# [Brief]
Below are some records; quote exactly the lines from the one that contains "(at 48.118344 58.423742))" through the one that contains "47.900944 58.906342 180))", inclusive, and no others.

# [Supplied data]
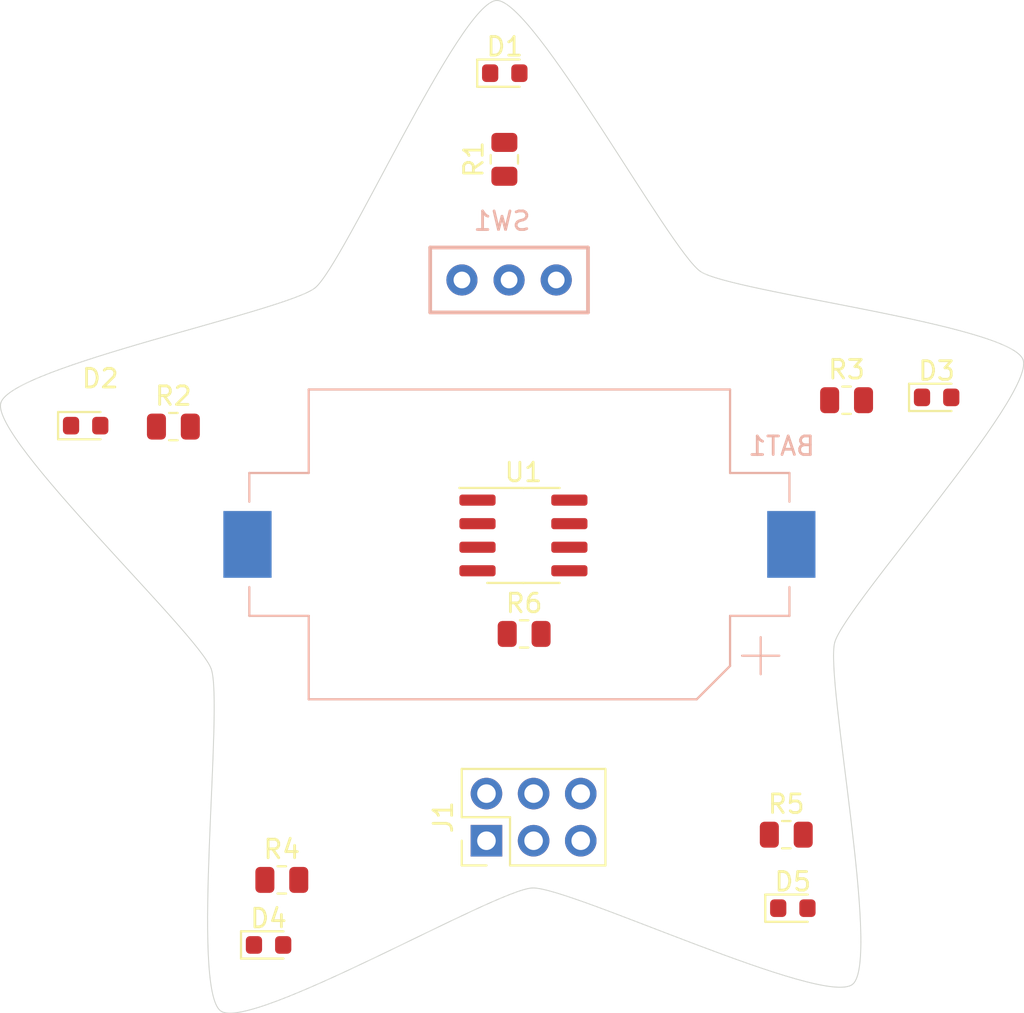
<source format=kicad_pcb>
(kicad_pcb (version 20221018) (generator pcbnew)

  (general
    (thickness 1.6)
  )

  (paper "A5")
  (title_block
    (title "Star Necklace ATtiny13")
    (date "2024-03-22")
    (rev "1")
    (company "Angelina Tsuboi")
  )

  (layers
    (0 "F.Cu" signal)
    (31 "B.Cu" signal)
    (32 "B.Adhes" user "B.Adhesive")
    (33 "F.Adhes" user "F.Adhesive")
    (34 "B.Paste" user)
    (35 "F.Paste" user)
    (36 "B.SilkS" user "B.Silkscreen")
    (37 "F.SilkS" user "F.Silkscreen")
    (38 "B.Mask" user)
    (39 "F.Mask" user)
    (40 "Dwgs.User" user "User.Drawings")
    (41 "Cmts.User" user "User.Comments")
    (42 "Eco1.User" user "User.Eco1")
    (43 "Eco2.User" user "User.Eco2")
    (44 "Edge.Cuts" user)
    (45 "Margin" user)
    (46 "B.CrtYd" user "B.Courtyard")
    (47 "F.CrtYd" user "F.Courtyard")
    (48 "B.Fab" user)
    (49 "F.Fab" user)
    (50 "User.1" user)
    (51 "User.2" user)
    (52 "User.3" user)
    (53 "User.4" user)
    (54 "User.5" user)
    (55 "User.6" user)
    (56 "User.7" user)
    (57 "User.8" user)
    (58 "User.9" user)
  )

  (setup
    (pad_to_mask_clearance 0)
    (pcbplotparams
      (layerselection 0x00010fc_ffffffff)
      (plot_on_all_layers_selection 0x0000000_00000000)
      (disableapertmacros false)
      (usegerberextensions false)
      (usegerberattributes true)
      (usegerberadvancedattributes true)
      (creategerberjobfile true)
      (dashed_line_dash_ratio 12.000000)
      (dashed_line_gap_ratio 3.000000)
      (svgprecision 4)
      (plotframeref false)
      (viasonmask false)
      (mode 1)
      (useauxorigin false)
      (hpglpennumber 1)
      (hpglpenspeed 20)
      (hpglpendiameter 15.000000)
      (dxfpolygonmode true)
      (dxfimperialunits true)
      (dxfusepcbnewfont true)
      (psnegative false)
      (psa4output false)
      (plotreference true)
      (plotvalue true)
      (plotinvisibletext false)
      (sketchpadsonfab false)
      (subtractmaskfromsilk false)
      (outputformat 1)
      (mirror false)
      (drillshape 1)
      (scaleselection 1)
      (outputdirectory "")
    )
  )

  (net 0 "")
  (net 1 "Net-(D1-K)")
  (net 2 "GNDREF")
  (net 3 "Net-(D2-K)")
  (net 4 "Net-(D3-K)")
  (net 5 "Net-(D4-K)")
  (net 6 "Net-(D5-K)")
  (net 7 "VCC")
  (net 8 "RST")
  (net 9 "PB3")
  (net 10 "PB4")
  (net 11 "MOSI")
  (net 12 "MISO")
  (net 13 "SCK")
  (net 14 "unconnected-(SW1-A-Pad1)")
  (net 15 "Net-(BAT1-+)")

  (footprint "LED_SMD:LED_0603_1608Metric" (layer "F.Cu") (at 62.632944 78.515142))

  (footprint "Resistor_SMD:R_0805_2012Metric" (layer "F.Cu") (at 62.279244 74.552742))

  (footprint "LED_SMD:LED_0603_1608Metric" (layer "F.Cu") (at 24.532944 52.505542))

  (footprint "LED_SMD:LED_0603_1608Metric" (layer "F.Cu") (at 70.379844 50.981542))

  (footprint "Resistor_SMD:R_0805_2012Metric" (layer "F.Cu") (at 65.528544 51.133942))

  (footprint "LED_SMD:LED_0603_1608Metric" (layer "F.Cu") (at 34.388144 80.496342))

  (footprint "Package_SO:SOIC-8_3.9x4.9mm_P1.27mm" (layer "F.Cu") (at 48.118344 58.423742))

  (footprint "Resistor_SMD:R_0805_2012Metric" (layer "F.Cu") (at 48.156844 63.732342))

  (footprint "Connector_PinHeader_2.54mm:PinHeader_2x03_P2.54mm_Vertical" (layer "F.Cu") (at 46.1264 74.8792 90))

  (footprint "Resistor_SMD:R_0805_2012Metric" (layer "F.Cu") (at 29.259244 52.556342))

  (footprint "Resistor_SMD:R_0805_2012Metric" (layer "F.Cu") (at 47.0916 38.1508 90))

  (footprint "LED_SMD:LED_0603_1608Metric" (layer "F.Cu") (at 47.113444 33.506342))

  (footprint "Resistor_SMD:R_0805_2012Metric" (layer "F.Cu") (at 35.101244 76.991142))

  (footprint "Button_Switch_THT:Schiebeschalter_SS-12D00" (layer "B.Cu") (at 47.3456 44.6532 180))

  (footprint "Battery:BatteryHolder_Keystone_1060_1x2032" (layer "B.Cu") (at 47.900944 58.906342 180))

  (gr_curve (pts (xy 31.817335 84.060234) (xy 30.170335 82.935884) (xy 31.984235 67.51652) (xy 31.295769 65.613432))
    (stroke (width 0.05) (type solid)) (layer "Edge.Cuts") (tstamp 0fe634fb-2e0c-49ca-ac15-f051a6797200))
  (gr_curve (pts (xy 31.295769 65.613432) (xy 30.607302 63.710344) (xy 19.427905 53.241255) (xy 19.960944 51.286342))
    (stroke (width 0.05) (type solid)) (layer "Edge.Cuts") (tstamp 17cf8782-043f-4d0f-929f-fa9641ebca46))
  (gr_curve (pts (xy 48.597646 77.424773) (xy 46.621209 77.508631) (xy 33.464335 85.184577) (xy 31.817335 84.060234))
    (stroke (width 0.05) (type solid)) (layer "Edge.Cuts") (tstamp 19566845-1ec6-4eab-8e0e-4a779b740829))
  (gr_curve (pts (xy 19.960944 51.286342) (xy 20.493981 49.33143) (xy 35.344437 46.336948) (xy 36.895377 45.076923))
    (stroke (width 0.05) (type solid)) (layer "Edge.Cuts") (tstamp 26a1ff1c-492f-49ed-ad6d-1062c7d35bc8))
  (gr_curve (pts (xy 65.854424 82.616095) (xy 64.303487 83.876127) (xy 50.574084 77.340916) (xy 48.597646 77.424773))
    (stroke (width 0.05) (type solid)) (layer "Edge.Cuts") (tstamp 399e0ddc-3348-4c75-b0e1-28f571528c23))
  (gr_curve (pts (xy 46.670377 29.586837) (xy 48.646814 29.50298) (xy 56.010998 43.071657) (xy 57.658 44.196))
    (stroke (width 0.05) (type solid)) (layer "Edge.Cuts") (tstamp 706d91b3-9c41-452e-b55b-358e6f6fe3f8))
  (gr_curve (pts (xy 64.890401 64.188071) (xy 64.357361 66.142984) (xy 67.405362 81.35607) (xy 65.854424 82.616095))
    (stroke (width 0.05) (type solid)) (layer "Edge.Cuts") (tstamp a734be2e-e904-4d79-8a1d-2b1608e2b6df))
  (gr_curve (pts (xy 75.034111 48.949691) (xy 75.722574 50.852772) (xy 65.42344 62.233159) (xy 64.890401 64.188071))
    (stroke (width 0.05) (type solid)) (layer "Edge.Cuts") (tstamp b1c42ba5-6aac-48f5-b4b1-08b076e72da0))
  (gr_curve (pts (xy 36.895377 45.076923) (xy 38.446317 43.816891) (xy 44.693946 29.670695) (xy 46.670377 29.586837))
    (stroke (width 0.05) (type solid)) (layer "Edge.Cuts") (tstamp b30ab472-cd2d-4275-9b63-794a1915a737))
  (gr_curve (pts (xy 57.658 44.196) (xy 59.305002 45.320343) (xy 74.345642 47.046603) (xy 75.034111 48.949691))
    (stroke (width 0.05) (type solid)) (layer "Edge.Cuts") (tstamp fc415f62-4250-4144-8486-993b5b4f5333))

  (group "" (id 7ebd1bab-f5b7-4f21-ab44-d38cd7721f41)
    (members
      0fe634fb-2e0c-49ca-ac15-f051a6797200
      17cf8782-043f-4d0f-929f-fa9641ebca46
      19566845-1ec6-4eab-8e0e-4a779b740829
      26a1ff1c-492f-49ed-ad6d-1062c7d35bc8
      399e0ddc-3348-4c75-b0e1-28f571528c23
      706d91b3-9c41-452e-b55b-358e6f6fe3f8
      a734be2e-e904-4d79-8a1d-2b1608e2b6df
      b1c42ba5-6aac-48f5-b4b1-08b076e72da0
      b30ab472-cd2d-4275-9b63-794a1915a737
      fc415f62-4250-4144-8486-993b5b4f5333
    )
  )
)

</source>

# [Worked solution]
  (footprint "Package_SO:SOIC-8_3.9x4.9mm_P1.27mm" (layer "F.Cu") (at 48.118344 58.423742))

  (footprint "Resistor_SMD:R_0805_2012Metric" (layer "F.Cu") (at 48.156844 63.732342))

  (footprint "Connector_PinHeader_2.54mm:PinHeader_2x03_P2.54mm_Vertical" (layer "F.Cu") (at 46.1264 74.8792 90))

  (footprint "Resistor_SMD:R_0805_2012Metric" (layer "F.Cu") (at 29.259244 52.556342))

  (footprint "Resistor_SMD:R_0805_2012Metric" (layer "F.Cu") (at 47.0916 38.1508 90))

  (footprint "LED_SMD:LED_0603_1608Metric" (layer "F.Cu") (at 47.113444 33.506342))

  (footprint "Resistor_SMD:R_0805_2012Metric" (layer "F.Cu") (at 35.101244 76.991142))

  (footprint "Button_Switch_THT:Schiebeschalter_SS-12D00" (layer "B.Cu") (at 47.3456 44.6532 180))

  (footprint "Battery:BatteryHolder_Keystone_1060_1x2032" (layer "B.Cu") (at 47.900944 58.906342 180))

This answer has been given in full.